(Selected passage):
SWRK 775 Intimate Violence. The purpose of this course is to familiarize students with the definition, theories, causes, processes, consequences, and social interventions in intimate violence. The course will attempt to provide insight on the phenomenon of intimate violence by examining the ways in which it affects survivors, perpetrators, and their children. This will be accomplished by reviewing the current research as well as by exploring how intimate violence is constructed by the participants on the personal, interpersonal, and social structural level.
SWRK 808 Mental Health Policy (Currently offered as Indep. Study). Solomon and Hadley. (Spring) The focus of this course is on policy and policy issues that define and influence the care and treatment of persons with mental illness from colonial times to the present. The course will examine the primary social, political, economic, legal and philosophical forces that have influenced mental health delivery in the US over different historical time periods and the resulting organizational, financial, administrative, and management structures of mental health service delivery systems. The interface with other major service delivery systems, including welfare, criminal justice, primary health care, and social security will be addressed.
VCSN631 Ecological Epidemiology. Smith. (0.33 CU) This course is concerned with the epidemiology of infectious diseases of domestic and feral animal species. The techniques of ecological epidemiology will be used to illustrate and explain the population biology of the causative organisms and how this is relevant to the control of infectious disease. The course will consider the dynamics of epidemic and endemic infections, the relevance of herd immunity and other characteristics of the host population, and methods for assessing the likely impact of control strategies.The illustrative examples will be drawn from a wide variety of animal species: from domestic ruminants to exotic species such as fish and grouse. All the mathematical techniques required will be taught as an integral part of the material.

(Assigned task A): In the course descriptions, substitute "housing" for "welfare" and reproduce the passage between "SWRK 808 Mental" and "will be addressed.", inclusive.
(Assigned task B): Proceed with the course descriptions, writing on from the point at which they stop.
The items that follow are independent material, unrelated to the course descriptions.

Stored dataset items
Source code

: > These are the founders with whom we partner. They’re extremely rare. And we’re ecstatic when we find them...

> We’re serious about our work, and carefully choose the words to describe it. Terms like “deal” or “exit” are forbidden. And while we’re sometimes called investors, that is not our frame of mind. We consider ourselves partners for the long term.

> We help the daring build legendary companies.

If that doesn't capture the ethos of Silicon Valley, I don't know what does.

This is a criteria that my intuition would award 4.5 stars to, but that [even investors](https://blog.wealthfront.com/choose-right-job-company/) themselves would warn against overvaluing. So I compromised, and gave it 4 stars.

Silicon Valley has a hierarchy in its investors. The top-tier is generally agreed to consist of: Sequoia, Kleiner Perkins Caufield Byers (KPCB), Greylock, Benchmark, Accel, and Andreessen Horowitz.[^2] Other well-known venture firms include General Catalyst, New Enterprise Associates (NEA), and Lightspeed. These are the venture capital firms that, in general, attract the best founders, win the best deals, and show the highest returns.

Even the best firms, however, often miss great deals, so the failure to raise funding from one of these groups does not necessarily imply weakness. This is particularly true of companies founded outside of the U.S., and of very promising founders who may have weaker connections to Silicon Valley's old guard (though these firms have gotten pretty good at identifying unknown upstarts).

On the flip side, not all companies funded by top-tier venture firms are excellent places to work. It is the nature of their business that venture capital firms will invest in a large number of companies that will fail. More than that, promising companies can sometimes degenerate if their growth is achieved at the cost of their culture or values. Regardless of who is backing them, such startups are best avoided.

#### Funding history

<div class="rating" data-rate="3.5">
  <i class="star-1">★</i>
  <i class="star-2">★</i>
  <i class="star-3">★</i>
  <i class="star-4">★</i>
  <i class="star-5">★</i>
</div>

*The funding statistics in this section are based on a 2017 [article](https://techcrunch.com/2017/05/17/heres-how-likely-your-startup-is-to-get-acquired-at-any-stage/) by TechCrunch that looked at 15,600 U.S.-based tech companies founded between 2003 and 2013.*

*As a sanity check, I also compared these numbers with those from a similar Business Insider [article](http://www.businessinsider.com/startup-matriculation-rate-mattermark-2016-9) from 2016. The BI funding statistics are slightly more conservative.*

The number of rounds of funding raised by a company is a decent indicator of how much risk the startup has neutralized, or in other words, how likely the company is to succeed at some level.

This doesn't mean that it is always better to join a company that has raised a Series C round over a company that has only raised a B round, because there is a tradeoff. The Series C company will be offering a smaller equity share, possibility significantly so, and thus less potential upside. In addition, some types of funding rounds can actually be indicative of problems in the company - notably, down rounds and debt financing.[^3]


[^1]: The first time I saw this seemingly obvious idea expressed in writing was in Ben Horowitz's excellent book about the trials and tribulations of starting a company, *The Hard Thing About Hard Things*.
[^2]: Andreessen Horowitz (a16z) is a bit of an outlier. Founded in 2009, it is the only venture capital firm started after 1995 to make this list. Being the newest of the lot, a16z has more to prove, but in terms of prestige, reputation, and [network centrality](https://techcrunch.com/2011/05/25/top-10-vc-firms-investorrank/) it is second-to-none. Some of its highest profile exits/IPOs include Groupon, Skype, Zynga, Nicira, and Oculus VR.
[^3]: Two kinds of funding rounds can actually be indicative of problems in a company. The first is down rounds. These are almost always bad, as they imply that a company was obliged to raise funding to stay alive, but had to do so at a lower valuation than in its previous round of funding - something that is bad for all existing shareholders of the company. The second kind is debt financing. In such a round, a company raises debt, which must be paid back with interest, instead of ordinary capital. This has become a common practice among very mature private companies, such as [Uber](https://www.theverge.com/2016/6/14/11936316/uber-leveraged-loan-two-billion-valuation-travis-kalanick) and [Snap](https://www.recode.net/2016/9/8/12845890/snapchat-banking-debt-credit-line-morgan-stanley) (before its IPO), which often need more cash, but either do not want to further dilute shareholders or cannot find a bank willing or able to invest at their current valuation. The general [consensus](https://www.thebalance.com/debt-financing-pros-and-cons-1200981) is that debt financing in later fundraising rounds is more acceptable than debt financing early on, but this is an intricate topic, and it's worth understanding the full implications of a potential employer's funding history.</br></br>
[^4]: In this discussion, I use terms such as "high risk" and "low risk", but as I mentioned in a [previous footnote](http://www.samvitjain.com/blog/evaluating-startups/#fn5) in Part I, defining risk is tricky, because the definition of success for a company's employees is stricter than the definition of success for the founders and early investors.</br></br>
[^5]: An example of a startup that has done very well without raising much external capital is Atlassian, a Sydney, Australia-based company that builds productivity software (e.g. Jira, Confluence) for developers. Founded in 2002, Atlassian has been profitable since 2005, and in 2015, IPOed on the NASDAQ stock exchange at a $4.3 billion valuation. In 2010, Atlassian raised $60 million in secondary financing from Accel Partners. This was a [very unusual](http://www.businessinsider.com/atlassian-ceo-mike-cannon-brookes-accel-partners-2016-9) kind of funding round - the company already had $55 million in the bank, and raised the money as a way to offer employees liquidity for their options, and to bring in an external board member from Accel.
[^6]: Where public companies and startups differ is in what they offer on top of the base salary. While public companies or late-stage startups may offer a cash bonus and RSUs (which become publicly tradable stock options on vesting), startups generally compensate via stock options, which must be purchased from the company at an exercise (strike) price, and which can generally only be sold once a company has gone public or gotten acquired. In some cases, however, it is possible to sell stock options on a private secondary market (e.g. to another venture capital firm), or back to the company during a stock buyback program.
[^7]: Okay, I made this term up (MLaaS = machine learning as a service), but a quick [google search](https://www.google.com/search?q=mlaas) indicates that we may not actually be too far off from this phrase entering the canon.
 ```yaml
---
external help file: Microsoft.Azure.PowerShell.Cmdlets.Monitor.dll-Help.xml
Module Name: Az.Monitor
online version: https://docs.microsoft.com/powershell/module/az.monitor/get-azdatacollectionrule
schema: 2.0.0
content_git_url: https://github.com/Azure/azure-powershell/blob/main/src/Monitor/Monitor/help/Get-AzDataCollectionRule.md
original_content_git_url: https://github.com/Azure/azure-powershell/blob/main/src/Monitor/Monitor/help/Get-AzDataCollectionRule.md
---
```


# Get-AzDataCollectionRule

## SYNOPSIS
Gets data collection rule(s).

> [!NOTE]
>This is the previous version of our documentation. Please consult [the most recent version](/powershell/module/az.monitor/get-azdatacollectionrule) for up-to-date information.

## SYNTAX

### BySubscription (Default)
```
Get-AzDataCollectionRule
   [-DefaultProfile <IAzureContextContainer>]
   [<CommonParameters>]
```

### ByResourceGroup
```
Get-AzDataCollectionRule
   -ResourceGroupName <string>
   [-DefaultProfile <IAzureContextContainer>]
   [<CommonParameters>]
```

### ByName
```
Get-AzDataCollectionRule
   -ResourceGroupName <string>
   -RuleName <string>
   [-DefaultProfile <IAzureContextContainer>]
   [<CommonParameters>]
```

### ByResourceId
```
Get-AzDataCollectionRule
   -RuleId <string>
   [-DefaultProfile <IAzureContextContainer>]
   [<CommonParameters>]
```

(Result A):
SWRK 808 Mental Health Policy (Currently offered as Indep. Study). Solomon and Hadley. (Spring) The focus of this course is on policy and policy issues that define and influence the care and treatment of persons with mental illness from colonial times to the present. The course will examine the primary social, political, economic, legal and philosophical forces that have influenced mental health delivery in the US over different historical time periods and the resulting organizational, financial, administrative, and management structures of mental health service delivery systems. The interface with other major service delivery systems, including housing, criminal justice, primary health care, and social security will be addressed.

(Result B):
VMED607 Veterinary Public Health. Smith. (Spring) This course examines the nature and scope of animal-human interactions with emphasis on the consequences of this relationship from an epidemiologic viewpoint. Included are the zoonotic diseases, those naturally transmitted from animals to man, and the role of pets in society. The traditional involvement of veterinarians in prevention and control of food borne diseases and in public health practice will also be discussed.
VPTH 633 Ecotoxicology. Poppenga. (Fall, 2 CU) The major objective of this course is to introduce veterinary students to ecotoxicology, defined as the ecological effects of pollutants, and the concept of ecosystem health. These are emerging disciplines within which veterinarians can play an important role. The course will be composed of both lectures, designed to provide knowledge of basic principles of ecotoxicology, and student group presentations and discussions of relevant topics. Specific lectures will focus on measuring the effects of pollutants on ecosystems, wildlife serving as monitors of environmental quality, important environmental pollutants such as insecticides, petroleum hydrocarbons and metals, and approaches to rehabilitating damaged ecosystems. The course grade will be based on the presentation of cases and student participation in case discussions.